[YOUR INSTRUCTIONS] Set each entry down exactly as written.

(Collected data)

####################

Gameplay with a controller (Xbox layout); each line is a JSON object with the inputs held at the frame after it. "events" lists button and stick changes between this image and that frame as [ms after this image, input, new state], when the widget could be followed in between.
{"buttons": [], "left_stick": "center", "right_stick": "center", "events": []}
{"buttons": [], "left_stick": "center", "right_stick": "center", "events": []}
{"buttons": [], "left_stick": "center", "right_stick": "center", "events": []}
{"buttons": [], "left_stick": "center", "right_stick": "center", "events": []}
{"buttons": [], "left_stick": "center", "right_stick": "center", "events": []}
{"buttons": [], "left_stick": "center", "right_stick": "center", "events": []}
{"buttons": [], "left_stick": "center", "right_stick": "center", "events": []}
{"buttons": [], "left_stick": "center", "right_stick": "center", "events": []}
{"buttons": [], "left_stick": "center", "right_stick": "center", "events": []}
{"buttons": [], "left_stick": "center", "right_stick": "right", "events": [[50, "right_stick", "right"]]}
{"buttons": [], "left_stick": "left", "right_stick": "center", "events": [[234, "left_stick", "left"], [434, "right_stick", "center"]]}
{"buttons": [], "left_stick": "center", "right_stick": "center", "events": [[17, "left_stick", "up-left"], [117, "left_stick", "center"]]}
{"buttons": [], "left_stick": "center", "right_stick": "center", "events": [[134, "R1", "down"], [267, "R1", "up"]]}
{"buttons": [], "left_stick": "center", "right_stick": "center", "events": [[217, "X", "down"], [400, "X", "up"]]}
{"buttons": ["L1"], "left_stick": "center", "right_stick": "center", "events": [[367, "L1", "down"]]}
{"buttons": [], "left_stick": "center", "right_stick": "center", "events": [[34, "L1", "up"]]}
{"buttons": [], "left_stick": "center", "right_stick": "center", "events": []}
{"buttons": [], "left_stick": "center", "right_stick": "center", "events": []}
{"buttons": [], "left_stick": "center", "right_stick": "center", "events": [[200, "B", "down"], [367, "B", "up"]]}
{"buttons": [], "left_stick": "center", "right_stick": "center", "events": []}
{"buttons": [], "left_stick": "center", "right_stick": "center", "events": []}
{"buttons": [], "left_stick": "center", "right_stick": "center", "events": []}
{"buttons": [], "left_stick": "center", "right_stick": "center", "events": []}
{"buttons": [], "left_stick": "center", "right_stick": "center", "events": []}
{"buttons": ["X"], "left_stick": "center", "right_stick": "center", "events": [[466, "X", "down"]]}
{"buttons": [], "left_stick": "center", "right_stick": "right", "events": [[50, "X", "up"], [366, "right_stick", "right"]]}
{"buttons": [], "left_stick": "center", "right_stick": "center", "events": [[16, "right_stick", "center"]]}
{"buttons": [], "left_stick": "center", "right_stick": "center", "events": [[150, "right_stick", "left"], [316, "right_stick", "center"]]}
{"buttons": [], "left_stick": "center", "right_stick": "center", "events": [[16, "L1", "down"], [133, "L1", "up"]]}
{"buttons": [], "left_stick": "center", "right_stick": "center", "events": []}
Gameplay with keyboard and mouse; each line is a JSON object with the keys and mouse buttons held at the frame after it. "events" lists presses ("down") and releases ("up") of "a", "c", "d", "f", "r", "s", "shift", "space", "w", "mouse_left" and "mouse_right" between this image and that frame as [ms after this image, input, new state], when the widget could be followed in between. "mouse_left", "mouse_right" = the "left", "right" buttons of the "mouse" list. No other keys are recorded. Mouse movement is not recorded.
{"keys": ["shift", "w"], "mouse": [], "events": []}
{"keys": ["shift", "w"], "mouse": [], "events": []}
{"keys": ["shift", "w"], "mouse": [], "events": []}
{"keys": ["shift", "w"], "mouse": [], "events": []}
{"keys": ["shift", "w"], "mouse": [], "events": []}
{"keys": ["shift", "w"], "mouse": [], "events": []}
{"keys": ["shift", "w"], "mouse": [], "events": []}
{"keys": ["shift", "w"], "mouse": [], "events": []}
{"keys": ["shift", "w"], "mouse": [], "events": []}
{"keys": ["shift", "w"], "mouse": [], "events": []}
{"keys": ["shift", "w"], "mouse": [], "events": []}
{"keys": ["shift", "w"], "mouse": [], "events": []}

####################

[FINISHED EXERCISE]
Gameplay with a controller (Xbox layout); each line is a JSON object with the inputs held at the frame after it. "events" lists button and stick changes between this image and that frame as [ms after this image, input, new state], when the widget could be followed in between.
{"buttons": [], "left_stick": "center", "right_stick": "center", "events": []}
{"buttons": [], "left_stick": "center", "right_stick": "center", "events": []}
{"buttons": [], "left_stick": "center", "right_stick": "center", "events": []}
{"buttons": [], "left_stick": "center", "right_stick": "center", "events": []}
{"buttons": [], "left_stick": "center", "right_stick": "center", "events": []}
{"buttons": [], "left_stick": "center", "right_stick": "center", "events": []}
{"buttons": [], "left_stick": "center", "right_stick": "center", "events": []}
{"buttons": [], "left_stick": "center", "right_stick": "center", "events": []}
{"buttons": [], "left_stick": "center", "right_stick": "center", "events": []}
{"buttons": [], "left_stick": "center", "right_stick": "right", "events": [[50, "right_stick", "right"]]}
{"buttons": [], "left_stick": "left", "right_stick": "center", "events": [[234, "left_stick", "left"], [434, "right_stick", "center"]]}
{"buttons": [], "left_stick": "center", "right_stick": "center", "events": [[17, "left_stick", "up-left"], [117, "left_stick", "center"]]}
{"buttons": [], "left_stick": "center", "right_stick": "center", "events": [[134, "R1", "down"], [267, "R1", "up"]]}
{"buttons": [], "left_stick": "center", "right_stick": "center", "events": [[217, "X", "down"], [400, "X", "up"]]}
{"buttons": ["L1"], "left_stick": "center", "right_stick": "center", "events": [[367, "L1", "down"]]}
{"buttons": [], "left_stick": "center", "right_stick": "center", "events": [[34, "L1", "up"]]}
{"buttons": [], "left_stick": "center", "right_stick": "center", "events": []}
{"buttons": [], "left_stick": "center", "right_stick": "center", "events": []}
{"buttons": [], "left_stick": "center", "right_stick": "center", "events": [[200, "B", "down"], [367, "B", "up"]]}
{"buttons": [], "left_stick": "center", "right_stick": "center", "events": []}
{"buttons": [], "left_stick": "center", "right_stick": "center", "events": []}
{"buttons": [], "left_stick": "center", "right_stick": "center", "events": []}
{"buttons": [], "left_stick": "center", "right_stick": "center", "events": []}
{"buttons": [], "left_stick": "center", "right_stick": "center", "events": []}
{"buttons": ["X"], "left_stick": "center", "right_stick": "center", "events": [[466, "X", "down"]]}
{"buttons": [], "left_stick": "center", "right_stick": "right", "events": [[50, "X", "up"], [366, "right_stick", "right"]]}
{"buttons": [], "left_stick": "center", "right_stick": "center", "events": [[16, "right_stick", "center"]]}
{"buttons": [], "left_stick": "center", "right_stick": "center", "events": [[150, "right_stick", "left"], [316, "right_stick", "center"]]}
{"buttons": [], "left_stick": "center", "right_stick": "center", "events": [[16, "L1", "down"], [133, "L1", "up"]]}
{"buttons": [], "left_stick": "center", "right_stick": "center", "events": []}
Gameplay with keyboard and mouse; each line is a JSON object with the keys and mouse buttons held at the frame after it. "events" lists presses ("down") and releases ("up") of "a", "c", "d", "f", "r", "s", "shift", "space", "w", "mouse_left" and "mouse_right" between this image and that frame as [ms after this image, input, new state], when the widget could be followed in between. "mouse_left", "mouse_right" = the "left", "right" buttons of the "mouse" list. No other keys are recorded. Mouse movement is not recorded.
{"keys": ["shift", "w"], "mouse": [], "events": []}
{"keys": ["shift", "w"], "mouse": [], "events": []}
{"keys": ["shift", "w"], "mouse": [], "events": []}
{"keys": ["shift", "w"], "mouse": [], "events": []}
{"keys": ["shift", "w"], "mouse": [], "events": []}
{"keys": ["shift", "w"], "mouse": [], "events": []}
{"keys": ["shift", "w"], "mouse": [], "events": []}
{"keys": ["shift", "w"], "mouse": [], "events": []}
{"keys": ["shift", "w"], "mouse": [], "events": []}
{"keys": ["shift", "w"], "mouse": [], "events": []}
{"keys": ["shift", "w"], "mouse": [], "events": []}
{"keys": ["shift", "w"], "mouse": [], "events": []}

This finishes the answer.